Housed inside Park City’s historic 1886 Union Pacific Depot—a onetime mining hub, former Robert Redford–owned restaurant, and, most recently, an art gallery—Le Depot opened in February 2025 as the latest venture from former Yuta chef Galen Zamarra. Warm up after a long ski day with a bubbling crock of French onion soup, then move on to French classics like steak frites with béarnaise or coq au vin. For the table, nothing impresses like the Grande Fruit de Mer tower.
No dining experience has Swiss ski chalet energy quite like a four-course meal at Deer Valley’s Empire Canyon Lodge. Located at 8,300 feet, you can watch skiers zoom down groomed runs as you enjoy dishes served from stone fireplaces. Reserve a table early during the winter season (December to April) to dine on stews, cured meats, and warm raclette cheese.
A small Utah town might be the last place you’d expect to find decent Nashville hot chicken, but Pretty Bird has nailed it. The options are pretty straightforward: chicken nuggets, a fried chicken sandwich, and chicken tenders. The meat on the sandwich is sweet, salty, spicy, and topped with coleslaw, house pickles, and the tangy mayo Pretty Bird sauce. Choose your spice level—we recommend medium to get a bit of heat without missing out on the flavor. Tack on a side of crinkle-cut fries.
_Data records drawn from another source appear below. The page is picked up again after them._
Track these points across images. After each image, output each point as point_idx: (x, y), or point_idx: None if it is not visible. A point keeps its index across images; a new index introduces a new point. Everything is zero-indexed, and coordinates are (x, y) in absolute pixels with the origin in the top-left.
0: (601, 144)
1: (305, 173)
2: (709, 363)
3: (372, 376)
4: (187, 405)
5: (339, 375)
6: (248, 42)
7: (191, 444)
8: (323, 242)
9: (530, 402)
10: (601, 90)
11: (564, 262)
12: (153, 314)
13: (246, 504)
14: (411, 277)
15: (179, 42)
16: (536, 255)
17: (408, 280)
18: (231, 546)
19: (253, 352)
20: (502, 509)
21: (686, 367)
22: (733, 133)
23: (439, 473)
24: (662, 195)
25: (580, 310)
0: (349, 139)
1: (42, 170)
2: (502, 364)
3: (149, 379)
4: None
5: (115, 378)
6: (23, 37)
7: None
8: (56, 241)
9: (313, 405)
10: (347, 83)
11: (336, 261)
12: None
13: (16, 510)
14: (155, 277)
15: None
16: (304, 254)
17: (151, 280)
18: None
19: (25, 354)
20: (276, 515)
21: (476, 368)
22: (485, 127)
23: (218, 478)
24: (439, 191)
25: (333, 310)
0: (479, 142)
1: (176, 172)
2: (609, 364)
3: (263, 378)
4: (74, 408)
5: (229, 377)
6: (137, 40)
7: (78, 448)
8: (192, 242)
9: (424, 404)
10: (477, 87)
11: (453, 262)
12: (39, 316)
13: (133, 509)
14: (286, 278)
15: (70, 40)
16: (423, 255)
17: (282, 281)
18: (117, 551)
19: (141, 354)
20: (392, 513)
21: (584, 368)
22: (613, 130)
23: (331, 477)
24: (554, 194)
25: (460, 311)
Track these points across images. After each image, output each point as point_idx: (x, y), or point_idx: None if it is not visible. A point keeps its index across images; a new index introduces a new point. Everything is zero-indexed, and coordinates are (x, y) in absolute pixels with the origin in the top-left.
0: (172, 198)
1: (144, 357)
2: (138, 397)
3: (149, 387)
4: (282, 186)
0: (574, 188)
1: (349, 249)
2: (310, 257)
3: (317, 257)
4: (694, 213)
This casual Mediterranean spot is a solid takeout or group lunch option for salads, big platters, and pita sandwiches. The bowls (chicken, falafel, veggie, beef kofta, or lamb shawarma) come with a surprising number of sides, including crispy brussels sprouts, pickled cabbage, Israeli salad, harissa yogurt, and a ton of sauces. Order extra toasted pita to soak up every bite of the hummus and pickled slaws.
You’ll find Italian classics like chicken parmesan and bucatini all’ amatriciana on Bartolo’s menu, along with some dishes with a bit of a twist. The chef creates a new pasta weekly, but some of the standbys include rigatoni bolognese with slow-cooked angus beef and pork meat and the pistachio pesto mafaldine with roasted cauliflower and radiccchio.
When The Pendry Park City opened in 2021, it brought four new restaurants to the Canyons base of Park City Mountain Resort. One of those was Dos Olas Cantina, a Mexican restaurant where you could clip out of your skis and get to a mezcal cocktail and barbacoa nachos within minutes. You’re at a ski resort hotel, so expect entrees in the $20+ range, but portions are huge. The menu features things like al pastor shrimp tacos and beet root con mole alongside enchiladas and fajitas.
Hana Ramen Bar is in a bare-bones space in an office park next to a Taco Bell, and serves the best ramen in town. The chef spends multiple days perfecting the rich tonkotsu broth that serves as the base for the noodle dishes. On a single-digit night at 7,000 feet, nothing beats the spicy tonkotsu, made with braised pork belly, bean sprouts, and red pickled ginger, and for vegans there’s an 18-ingredient ramen made with oat milk broth.
The Riverhorse on Main team also runs this casual spot, where you can sit down for lunch or just grab a to-go coffee and premade meal from the wall fridge. After a big morning on the mountain, the Salt Box breakfast burrito hits the spot, filled with sausage, eggs, crispy polenta bites, and chipotle aioli. Check the chalkboard for daily specials, like brioche french toast and braised beef short-rib grilled cheese, which are often even better than dishes on the actual menu.